What NASCAR never has had is a minority Jeff Gordon, a consistent threat to win races, week in, week out, year in, year out.

Neither has NASCAR had a winning female driver, although Janet Guthrie raced in the 1970s, Patty Moise in the ’80s and Shawna Robinson in the ’90s. Tina Gordon (no relation to Jeff or Robby) and Deborah Renshaw occasionally compete in Busch and ARCA races, respectively.

Although conventional wisdom is that motor racing just isn’t very popular in minority communities – largely because of the lack of minority drivers – “we didn’t take that into account when we got into racing,” Steve Austin says. “When I was a kid, my dad took me to the races. But as for other minorities showing interest in racing, I think it’s kind of tough because their fathers never showed them that they could actually go out and race. That’s probably why there’s not a lot of interest in the minority market.”

So race “has never been an issue with Chase,” Steve says. “He’s been racing the backwoods dirt tracks for quite a while, and he’s been well accepted. We didn’t get a lot of racism and all that kind of stuff racing dirt tracks. They had a lot of respect for him. He didn’t crash people. He stayed out of the way. He passed ‘em all clean. And he got along with them. I think it’s just his attitude.

“We don’t walk around with a chip on our shoulders,” Steve continues, “and we’re nice to everybody, and everybody’s nice to us, and we just haven’t had a problem.”

Though personally unscathed by stereotyping, Chase reckons that “as soon as a minority does it [makes it big in NASCAR] a lot more minority children and adults will start watching it, and the ratings will probably go up because there’ll be a lot more people interested.”

As for other kids in high school, going out for the traditional football, basketball and baseball, their reaction to Chase is that “sometimes they wish they could race cars, too,” he says. “But they all know I have to put in a lot of time, and I don’t get to do things they get to do.

“Sometimes,” Chase says with a hint of a sigh, “I wish I was a regular kid who just got to go outside and play basketball and go home and do my chores and that would be it. But this is the lifestyle that I have, and I accept it.”

“We pulled him out of school for several months at a time last year to travel,” Marianne says, “to race in the Carolinas and some places where he might get on the radar screen. But we’re very fortunate because we live in a small town, and the school is 100 percent behind him.
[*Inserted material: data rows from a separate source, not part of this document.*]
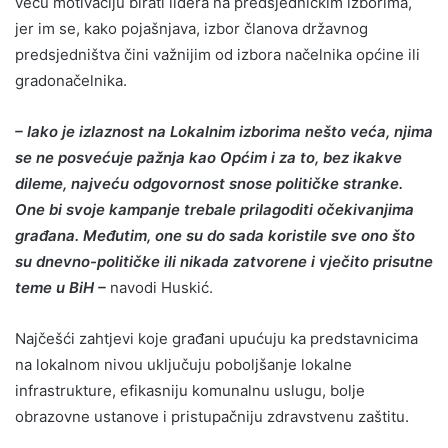
veću motivaciju birati lidera na predsjedničkim izborima,
jer im se, kako pojašnjava, izbor članova državnog
predsjedništva čini važnijim od izbora načelnika općine ili
gradonačelnika.
– Iako je izlaznost na Lokalnim izborima nešto veća, njima
se ne posvećuje pažnja kao Općim i za to, bez ikakve
dileme, najveću odgovornost snose političke stranke.
One bi svoje kampanje trebale prilagoditi očekivanjima
građana. Međutim, one su do sada koristile sve ono što
su dnevno-političke ili nikada zatvorene i vječito prisutne
teme u BiH –
navodi Huskić.
Najčešći zahtjevi koje građani upućuju ka predstavnicima
na lokalnom nivou uključuju poboljšanje lokalne
infrastrukture, efikasniju komunalnu uslugu, bolje
obrazovne ustanove i pristupačniju zdravstvenu zaštitu.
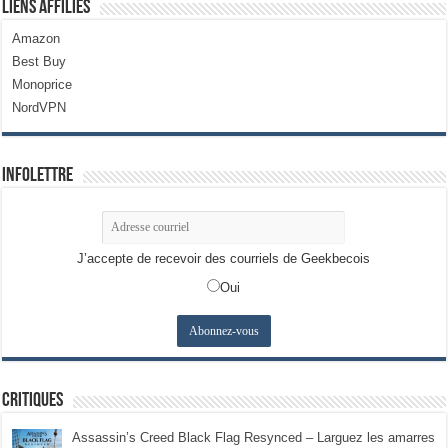
Liens Affiliés
Amazon
Best Buy
Monoprice
NordVPN
Infolettre
J’accepte de recevoir des courriels de Geekbecois
Oui
Critiques
Assassin’s Creed Black Flag Resynced – Larguez les amarres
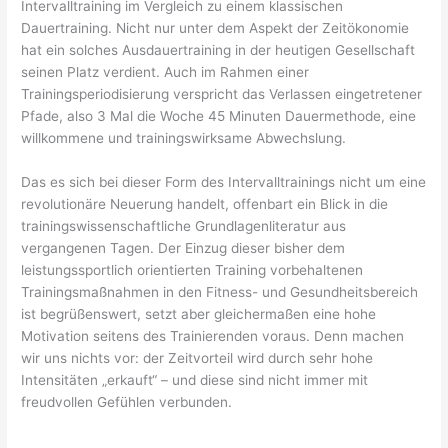
Intervalltraining im Vergleich zu einem klassischen
Dauertraining. Nicht nur unter dem Aspekt der Zeitökonomie
hat ein solches Ausdauertraining in der heutigen Gesellschaft
seinen Platz verdient. Auch im Rahmen einer
Trainingsperiodisierung verspricht das Verlassen eingetretener
Pfade, also 3 Mal die Woche 45 Minuten Dauermethode, eine
willkommene und trainingswirksame Abwechslung.
Das es sich bei dieser Form des Intervalltrainings nicht um eine
revolutionäre Neuerung handelt, offenbart ein Blick in die
trainingswissenschaftliche Grundlagenliteratur aus
vergangenen Tagen. Der Einzug dieser bisher dem
leistungssportlich orientierten Training vorbehaltenen
Trainingsmaßnahmen in den Fitness- und Gesundheitsbereich
ist begrüßenswert, setzt aber gleichermaßen eine hohe
Motivation seitens des Trainierenden voraus. Denn machen
wir uns nichts vor: der Zeitvorteil wird durch sehr hohe
Intensitäten „erkauft“ – und diese sind nicht immer mit
freudvollen Gefühlen verbunden.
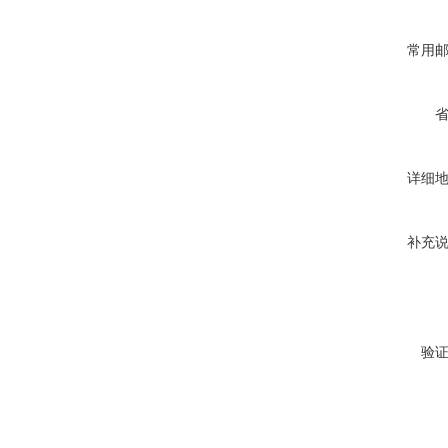
常用
详细
补充
验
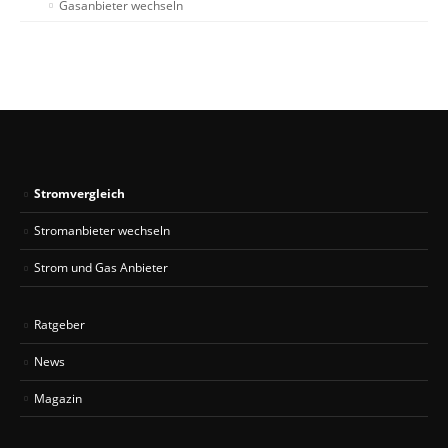
Gasanbieter wechseln
Stromvergleich
Stromanbieter wechseln
Strom und Gas Anbieter
Ratgeber
News
Magazin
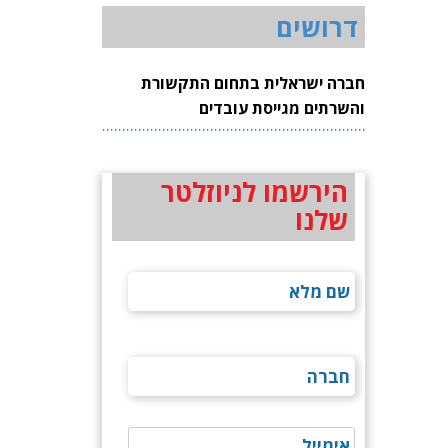
דרושים
חברה ישראלית בתחום התקשורת
והשרתים מגייסת עובדים
הירשמו לניוזלטר
שלנו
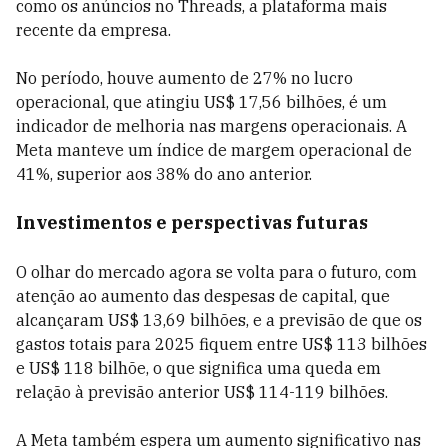
como os anúncios no Threads, a plataforma mais
recente da empresa.
No período, houve aumento de 27% no lucro
operacional, que atingiu US$ 17,56 bilhões, é um
indicador de melhoria nas margens operacionais. A
Meta manteve um índice de margem operacional de
41%, superior aos 38% do ano anterior.
Investimentos e perspectivas futuras
O olhar do mercado agora se volta para o futuro, com
atenção ao aumento das despesas de capital, que
alcançaram US$ 13,69 bilhões, e a previsão de que os
gastos totais para 2025 fiquem entre US$ 113 bilhões
e US$ 118 bilhõe, o que significa uma queda em
relação à previsão anterior US$ 114-119 bilhões.
A Meta também espera um aumento significativo nas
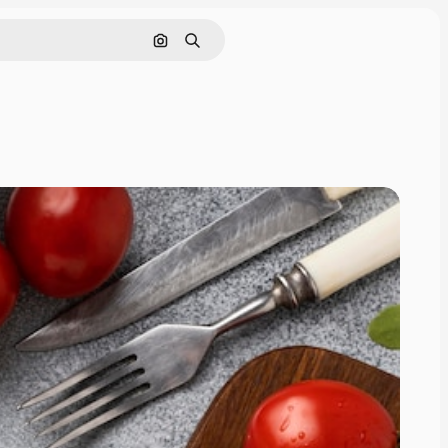
Поиск по изображению
Поиск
In fact, we met with the entire staff, counselors and principal to work out a plan to get us through this year.

“They faxed and e-mailed his homework, and he got As and Bs,” Marianne continues. “It’s an added pressure for him to have to self-teach his homework and to race and hold up his other commitments. So I don’t know whether that’s a good long-term plan. But our goal is to keep his life as normal as possible, for as long as possible.”

That might mean hiring private tutors for the road. It’s one of many unknowns in the uncharted path of a 15-year-old professional driver.

Yet the path is brightly, warmly lit, because that’s the way the Austin family always sees it.

“We never pushed him. We always let it be his choice,” says Marianne. “But the conversation in our house, about everything we do in our lives, is very positive. And so we talk about when he’s a Cup racer. And, ‘one day when we live there.’ And, ‘one day when we do this.’ It’s just a given.

“We believe the joy is in the journey. So we will enjoy each step that we take …We assume that one day, Chase will be the next Jeff Gordon. But if that doesn’t happen, we will have had a great time along the way.

“What we’re doing here is so cutting-edge that no one really knows how to make predictions,” Marianne continues. “And when you start to make predictions you put pressure on people. Our focus is seat-time – taking a driver with raw talent and developing that.

“Who knows? No one has ever been down this path before.”